**Work to complete**
With the images removed, write out each record exactly as given.

· · · · · · ·

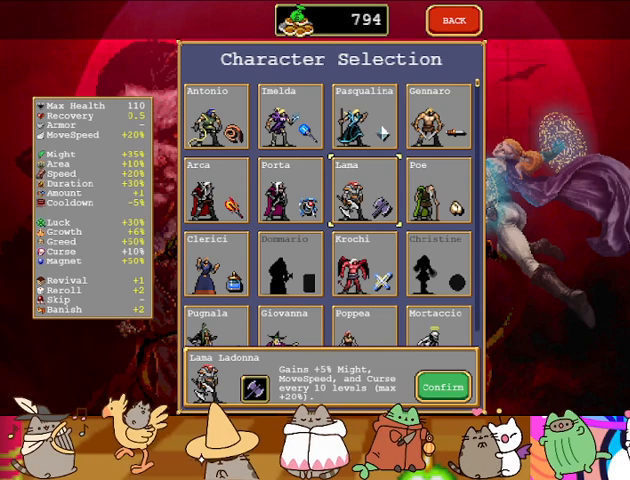
Gameplay with a controller (PlayStation layout); each line is a JSON object with the inputs held at the frame after it. "events" lists button and stick changes between this image and that frame as [ms after this image, input, new state], when the widget could be followed in between. Not read: DPAD_DOWN DPAD_LEFT DPAD_RIGHT DPAD_UP L1 L2 L3 R3 SELECT START right_stick.
{"buttons": [], "left_stick": "center", "events": [[200, "SQUARE", "down"], [300, "SQUARE", "up"]]}
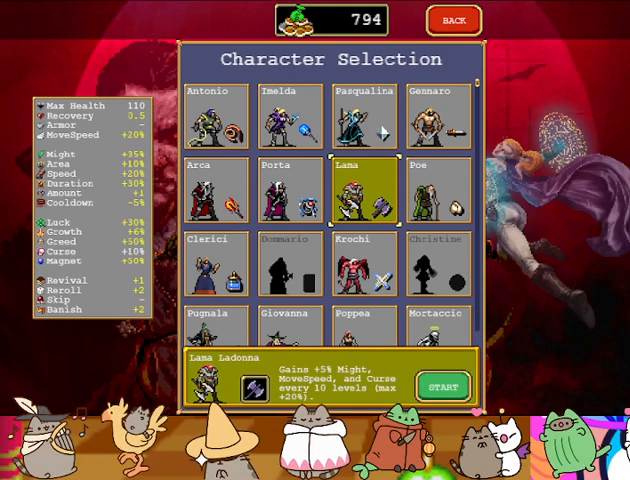
{"buttons": ["SQUARE"], "left_stick": "center", "events": [[433, "SQUARE", "down"]]}
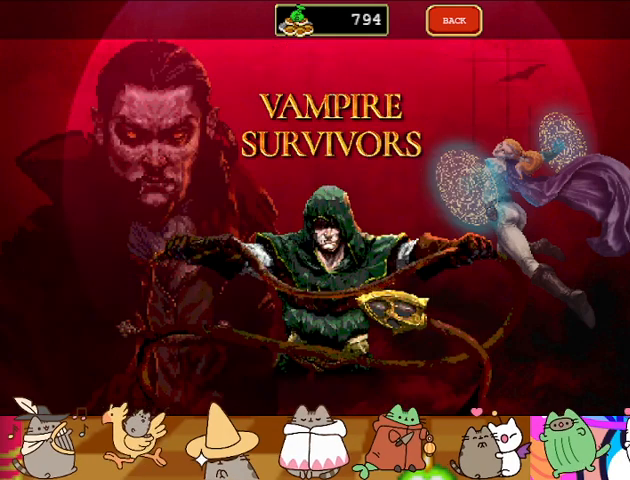
{"buttons": [], "left_stick": "center", "events": [[33, "SQUARE", "up"]]}
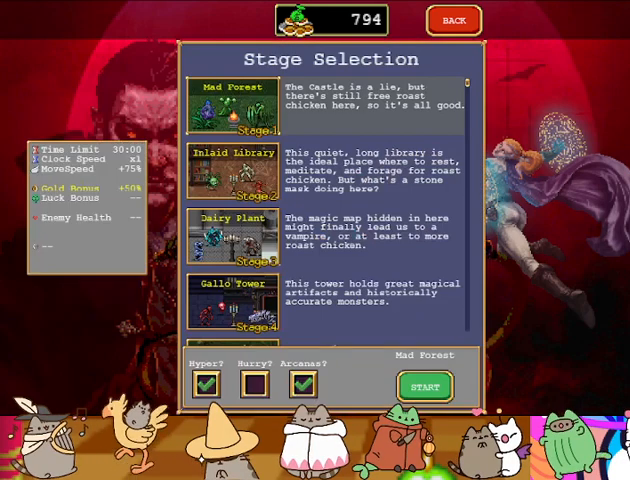
{"buttons": [], "left_stick": "center", "events": []}
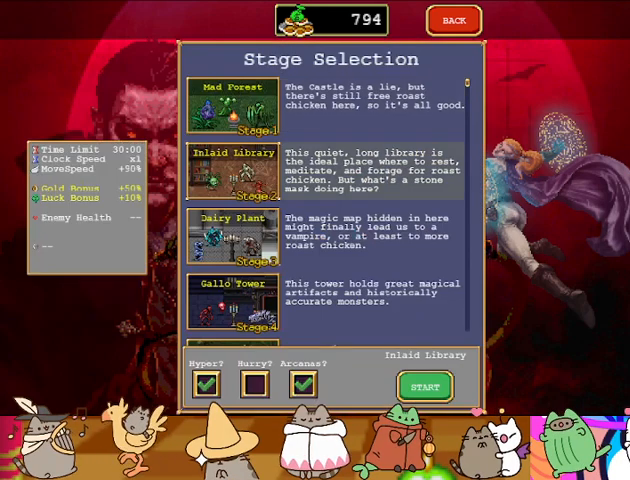
{"buttons": ["SQUARE"], "left_stick": "center", "events": [[500, "SQUARE", "down"]]}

· · · · · · ·

**Response to the exercise**
Gameplay with a controller (PlayStation layout); each line is a JSON object with the inputs held at the frame after it. "events" lists button and stick changes between this image and that frame as [ms after this image, input, new state], when the widget could be followed in between. Not read: DPAD_DOWN DPAD_LEFT DPAD_RIGHT DPAD_UP L1 L2 L3 R3 SELECT START right_stick.
{"buttons": [], "left_stick": "center", "events": [[200, "SQUARE", "down"], [300, "SQUARE", "up"]]}
{"buttons": ["SQUARE"], "left_stick": "center", "events": [[433, "SQUARE", "down"]]}
{"buttons": [], "left_stick": "center", "events": [[33, "SQUARE", "up"]]}
{"buttons": [], "left_stick": "center", "events": []}
{"buttons": ["SQUARE"], "left_stick": "center", "events": [[500, "SQUARE", "down"]]}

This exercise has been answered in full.